Balancing chemical equations is essential in chemistry. It ensures that the same number of each type of atom appears on both sides of the equation, adhering to the law of conservation of mass. For this exercise, we're examining the reduction of a metal oxide by hydrogen. The balanced chemical equation is \[ \mathrm{M}_2 \mathrm{O}_3 + 3\mathrm{H}_{2} \rightarrow 2\mathrm{M} + 3\mathrm{H}_2\mathrm{O} \]This equation indicates that:

• 1 mole of \( \mathrm{M}_{2} \mathrm{O}_{3} \) reacts with 3 moles of \( \mathrm{H}_2 \).
• This reaction results in the formation of 2 moles of \( \mathrm{M} \) (metal), highlighting the stoichiometry of the reaction.

Understanding how to balance equations helps predict the amounts of reactants needed and products formed. It provides a foundation for deeper concepts like stoichiometry and mass calculations.

The concept of moles allows chemists to count atoms and molecules in a manageable way. Understanding moles and molar mass is crucial for converting between mass and moles, which in turn is necessary for stoichiometry and chemical calculations.In this exercise, we calculate moles based on the provided masses:

• The molar mass of \( \mathrm{H}_2 \) is 2 g/mol.
• Given 6 mg (0.006 g) of hydrogen, we find the moles of \( \mathrm{H}_2 \) using the formula: \[ \text{Moles of } \mathrm{H}_2 = \frac{0.006}{2} = 0.003 \; \text{moles} \]
• This tells us how much hydrogen is involved in the reaction.

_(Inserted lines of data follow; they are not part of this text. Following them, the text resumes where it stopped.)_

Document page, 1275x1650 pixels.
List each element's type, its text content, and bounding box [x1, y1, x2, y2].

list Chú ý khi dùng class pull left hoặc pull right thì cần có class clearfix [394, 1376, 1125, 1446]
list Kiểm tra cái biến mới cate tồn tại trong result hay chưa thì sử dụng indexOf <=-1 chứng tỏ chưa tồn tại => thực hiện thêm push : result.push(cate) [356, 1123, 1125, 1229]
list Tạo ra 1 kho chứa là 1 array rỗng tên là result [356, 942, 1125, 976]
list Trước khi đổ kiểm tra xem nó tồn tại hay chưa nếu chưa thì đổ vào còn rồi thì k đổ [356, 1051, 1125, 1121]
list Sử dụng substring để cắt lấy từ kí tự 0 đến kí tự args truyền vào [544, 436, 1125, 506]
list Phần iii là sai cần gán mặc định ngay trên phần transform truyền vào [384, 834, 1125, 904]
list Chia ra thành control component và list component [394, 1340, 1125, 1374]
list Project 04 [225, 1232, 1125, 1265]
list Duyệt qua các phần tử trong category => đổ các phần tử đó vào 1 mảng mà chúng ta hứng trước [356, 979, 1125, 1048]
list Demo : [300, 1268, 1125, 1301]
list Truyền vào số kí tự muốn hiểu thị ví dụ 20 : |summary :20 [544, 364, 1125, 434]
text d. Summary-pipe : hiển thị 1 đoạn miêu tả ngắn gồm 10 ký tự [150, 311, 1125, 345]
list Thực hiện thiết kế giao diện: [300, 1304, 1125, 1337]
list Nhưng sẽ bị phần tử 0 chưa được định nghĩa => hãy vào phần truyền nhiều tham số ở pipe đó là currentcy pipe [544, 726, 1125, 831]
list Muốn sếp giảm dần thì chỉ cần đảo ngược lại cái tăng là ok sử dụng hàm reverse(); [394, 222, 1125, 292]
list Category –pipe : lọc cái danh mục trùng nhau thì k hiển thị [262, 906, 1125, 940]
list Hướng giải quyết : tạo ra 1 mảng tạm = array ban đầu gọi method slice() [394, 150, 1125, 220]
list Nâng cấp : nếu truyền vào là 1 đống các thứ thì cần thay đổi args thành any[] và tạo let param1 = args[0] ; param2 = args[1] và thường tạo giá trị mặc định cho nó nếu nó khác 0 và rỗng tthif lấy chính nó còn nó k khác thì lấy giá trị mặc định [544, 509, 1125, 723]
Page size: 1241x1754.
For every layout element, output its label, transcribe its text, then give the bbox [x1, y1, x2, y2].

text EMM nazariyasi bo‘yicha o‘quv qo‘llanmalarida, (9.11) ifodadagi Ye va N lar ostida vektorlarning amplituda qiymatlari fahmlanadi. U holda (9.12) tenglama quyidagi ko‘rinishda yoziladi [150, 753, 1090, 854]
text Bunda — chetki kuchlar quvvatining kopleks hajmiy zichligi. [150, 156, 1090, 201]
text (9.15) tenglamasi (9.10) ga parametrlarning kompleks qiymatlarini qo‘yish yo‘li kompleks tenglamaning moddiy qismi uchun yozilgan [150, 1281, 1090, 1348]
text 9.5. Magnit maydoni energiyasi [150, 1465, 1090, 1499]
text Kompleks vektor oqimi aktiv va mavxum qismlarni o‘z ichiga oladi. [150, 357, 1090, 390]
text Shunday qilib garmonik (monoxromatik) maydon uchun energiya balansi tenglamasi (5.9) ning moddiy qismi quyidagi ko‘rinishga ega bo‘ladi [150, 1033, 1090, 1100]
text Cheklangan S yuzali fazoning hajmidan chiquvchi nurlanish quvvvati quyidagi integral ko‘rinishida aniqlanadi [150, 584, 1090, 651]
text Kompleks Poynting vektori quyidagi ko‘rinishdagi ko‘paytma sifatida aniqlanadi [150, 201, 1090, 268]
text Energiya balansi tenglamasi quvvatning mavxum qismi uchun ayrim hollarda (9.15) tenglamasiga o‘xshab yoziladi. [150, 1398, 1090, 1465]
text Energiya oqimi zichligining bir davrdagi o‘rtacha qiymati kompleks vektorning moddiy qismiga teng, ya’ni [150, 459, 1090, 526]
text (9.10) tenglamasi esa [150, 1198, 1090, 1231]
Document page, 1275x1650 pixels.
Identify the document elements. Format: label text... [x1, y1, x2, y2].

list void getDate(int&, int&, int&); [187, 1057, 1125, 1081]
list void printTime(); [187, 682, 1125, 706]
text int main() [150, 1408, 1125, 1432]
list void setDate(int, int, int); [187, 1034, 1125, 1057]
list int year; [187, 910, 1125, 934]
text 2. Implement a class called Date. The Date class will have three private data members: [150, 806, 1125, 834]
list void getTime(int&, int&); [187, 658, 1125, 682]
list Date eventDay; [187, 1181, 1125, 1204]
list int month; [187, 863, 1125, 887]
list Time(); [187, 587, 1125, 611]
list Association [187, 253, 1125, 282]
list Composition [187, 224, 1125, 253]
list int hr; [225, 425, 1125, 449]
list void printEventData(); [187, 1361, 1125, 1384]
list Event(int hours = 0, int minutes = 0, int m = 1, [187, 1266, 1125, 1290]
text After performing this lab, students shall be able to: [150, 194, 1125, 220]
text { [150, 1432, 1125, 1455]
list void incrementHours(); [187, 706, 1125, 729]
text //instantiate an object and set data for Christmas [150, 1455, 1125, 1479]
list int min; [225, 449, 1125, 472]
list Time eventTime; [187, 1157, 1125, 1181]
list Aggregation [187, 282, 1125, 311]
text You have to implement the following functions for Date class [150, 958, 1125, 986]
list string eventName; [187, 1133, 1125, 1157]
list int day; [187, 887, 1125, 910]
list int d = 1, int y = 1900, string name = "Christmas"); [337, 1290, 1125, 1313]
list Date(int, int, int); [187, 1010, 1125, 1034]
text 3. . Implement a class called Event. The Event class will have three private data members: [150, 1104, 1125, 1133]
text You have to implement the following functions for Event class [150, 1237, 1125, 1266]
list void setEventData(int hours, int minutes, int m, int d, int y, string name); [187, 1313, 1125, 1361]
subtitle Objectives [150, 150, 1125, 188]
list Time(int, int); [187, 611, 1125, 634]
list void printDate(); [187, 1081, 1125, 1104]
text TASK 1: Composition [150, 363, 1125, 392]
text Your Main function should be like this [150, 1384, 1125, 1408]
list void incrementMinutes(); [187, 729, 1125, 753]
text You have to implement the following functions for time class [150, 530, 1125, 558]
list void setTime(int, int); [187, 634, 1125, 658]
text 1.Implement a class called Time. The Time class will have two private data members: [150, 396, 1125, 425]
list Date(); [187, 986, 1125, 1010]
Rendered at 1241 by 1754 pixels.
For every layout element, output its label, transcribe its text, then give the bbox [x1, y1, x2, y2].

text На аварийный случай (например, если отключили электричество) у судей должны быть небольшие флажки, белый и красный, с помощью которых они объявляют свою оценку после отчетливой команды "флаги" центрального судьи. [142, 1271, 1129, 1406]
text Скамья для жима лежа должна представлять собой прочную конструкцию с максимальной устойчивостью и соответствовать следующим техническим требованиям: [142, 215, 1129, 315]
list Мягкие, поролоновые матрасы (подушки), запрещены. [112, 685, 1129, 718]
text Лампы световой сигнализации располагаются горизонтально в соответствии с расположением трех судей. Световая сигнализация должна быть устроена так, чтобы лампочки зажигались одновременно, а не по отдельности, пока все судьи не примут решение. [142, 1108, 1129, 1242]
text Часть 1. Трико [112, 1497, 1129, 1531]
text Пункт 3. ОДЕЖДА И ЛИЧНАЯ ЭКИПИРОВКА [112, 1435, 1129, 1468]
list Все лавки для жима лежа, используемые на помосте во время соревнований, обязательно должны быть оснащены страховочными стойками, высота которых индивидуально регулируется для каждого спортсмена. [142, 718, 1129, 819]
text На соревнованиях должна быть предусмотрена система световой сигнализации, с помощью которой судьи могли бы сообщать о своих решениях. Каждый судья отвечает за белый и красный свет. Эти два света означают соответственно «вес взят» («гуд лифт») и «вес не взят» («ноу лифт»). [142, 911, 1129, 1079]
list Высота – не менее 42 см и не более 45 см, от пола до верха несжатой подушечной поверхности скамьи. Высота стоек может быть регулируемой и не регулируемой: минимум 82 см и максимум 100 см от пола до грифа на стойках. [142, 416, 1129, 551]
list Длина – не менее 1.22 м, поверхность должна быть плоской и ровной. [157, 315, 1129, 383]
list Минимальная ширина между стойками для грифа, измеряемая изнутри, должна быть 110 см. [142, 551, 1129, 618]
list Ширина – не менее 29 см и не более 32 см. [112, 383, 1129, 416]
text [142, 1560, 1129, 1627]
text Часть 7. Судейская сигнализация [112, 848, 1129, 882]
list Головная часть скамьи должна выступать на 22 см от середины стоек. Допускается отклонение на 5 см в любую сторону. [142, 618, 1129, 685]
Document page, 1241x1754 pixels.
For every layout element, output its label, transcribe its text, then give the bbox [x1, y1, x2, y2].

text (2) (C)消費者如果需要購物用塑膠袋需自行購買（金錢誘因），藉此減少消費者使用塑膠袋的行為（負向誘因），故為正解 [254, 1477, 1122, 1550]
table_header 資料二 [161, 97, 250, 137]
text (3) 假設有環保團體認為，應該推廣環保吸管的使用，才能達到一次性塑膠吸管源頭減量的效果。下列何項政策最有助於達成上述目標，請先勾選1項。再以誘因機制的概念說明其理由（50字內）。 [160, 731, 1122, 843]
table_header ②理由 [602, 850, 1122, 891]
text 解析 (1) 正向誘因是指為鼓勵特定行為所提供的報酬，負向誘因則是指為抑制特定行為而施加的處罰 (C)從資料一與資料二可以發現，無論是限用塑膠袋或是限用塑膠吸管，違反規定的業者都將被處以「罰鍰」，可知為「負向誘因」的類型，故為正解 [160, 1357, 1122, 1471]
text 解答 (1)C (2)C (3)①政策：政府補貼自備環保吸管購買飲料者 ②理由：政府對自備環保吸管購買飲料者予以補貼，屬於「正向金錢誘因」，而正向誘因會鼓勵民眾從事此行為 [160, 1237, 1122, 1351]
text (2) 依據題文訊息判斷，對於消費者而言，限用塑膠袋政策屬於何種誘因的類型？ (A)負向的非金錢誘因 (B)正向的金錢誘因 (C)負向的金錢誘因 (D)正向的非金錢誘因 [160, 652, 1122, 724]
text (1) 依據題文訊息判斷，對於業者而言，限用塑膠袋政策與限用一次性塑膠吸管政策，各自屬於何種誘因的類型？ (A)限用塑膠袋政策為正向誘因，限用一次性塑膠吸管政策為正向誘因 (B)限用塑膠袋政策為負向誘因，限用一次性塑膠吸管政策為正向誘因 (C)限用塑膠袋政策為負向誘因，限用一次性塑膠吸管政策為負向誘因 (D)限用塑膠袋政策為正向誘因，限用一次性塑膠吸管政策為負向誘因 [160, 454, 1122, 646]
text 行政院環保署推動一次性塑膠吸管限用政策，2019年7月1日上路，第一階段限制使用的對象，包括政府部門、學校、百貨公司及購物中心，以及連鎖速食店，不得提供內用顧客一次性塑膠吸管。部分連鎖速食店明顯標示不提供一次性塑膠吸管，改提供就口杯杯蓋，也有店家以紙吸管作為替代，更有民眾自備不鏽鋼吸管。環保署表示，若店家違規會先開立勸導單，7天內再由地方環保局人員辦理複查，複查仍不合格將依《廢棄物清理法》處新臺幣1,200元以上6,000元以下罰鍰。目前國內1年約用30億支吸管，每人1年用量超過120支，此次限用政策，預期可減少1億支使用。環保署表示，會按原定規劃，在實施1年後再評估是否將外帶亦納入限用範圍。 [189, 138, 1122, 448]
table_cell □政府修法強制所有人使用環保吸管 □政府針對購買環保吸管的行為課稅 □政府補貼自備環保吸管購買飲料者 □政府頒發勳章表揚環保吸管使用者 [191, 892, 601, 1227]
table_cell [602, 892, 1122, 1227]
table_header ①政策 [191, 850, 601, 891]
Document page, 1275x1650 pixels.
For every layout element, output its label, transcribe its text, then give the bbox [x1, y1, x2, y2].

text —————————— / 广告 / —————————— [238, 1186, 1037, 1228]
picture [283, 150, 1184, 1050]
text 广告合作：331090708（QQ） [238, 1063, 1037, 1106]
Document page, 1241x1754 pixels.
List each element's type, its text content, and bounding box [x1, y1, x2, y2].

The understanding of moles and molar mass aids in determining precise quantitative relationships in a chemical reaction.

Atomic weight, also known as atomic mass, is the weight of an individual atom of a given element. It's usually expressed in atomic mass units (amu). This exercise involves calculating the atomic weight of a metal (\( M \)) in \( \mathrm{M}_2 \mathrm{O}_3 \).After determining the molar mass of the compound, we set up the equation based on the chemical formula:

• Molar mass of \( \mathrm{M}_{2} \mathrm{O}_{3} \) is 159.5 g/mol.
• The atomic weight calculation involves subtracting the mass of oxygen: \[ 2M + 3 \times 16 = 159.5 \]
• Solving gives \[ 2M = 159.5 - 48 = 111.5 \]
• Finally, dividing by 2 gives the atomic weight of the metal, \( M = 55.75 \approx 55.8 \).

Through calculations like these, we can deduce important characteristics of unknown metals.

Stoichiometry is a branch of chemistry that deals with the relative quantities of reactants and products in chemical reactions. It's particularly important in reduction reactions, where elements lose or gain electrons.In the reduction of \( \mathrm{M}_{2} \mathrm{O}_{3} \) by hydrogen, the stoichiometry is expressed in terms of moles:

• 3 moles of \( \mathrm{H}_2 \) are required to reduce 1 mole of \( \mathrm{M}_2 \mathrm{O}_{3} \).
• The reaction produces 2 moles of free metal \( \mathrm{M} \).
• This stoichiometric relation helps determine the amount of reactant needed and the amount of product formed.

By applying stoichiometry, we ensure that all components of the reaction are correctly accounted for, leading to more accurate calculations of chemical quantities.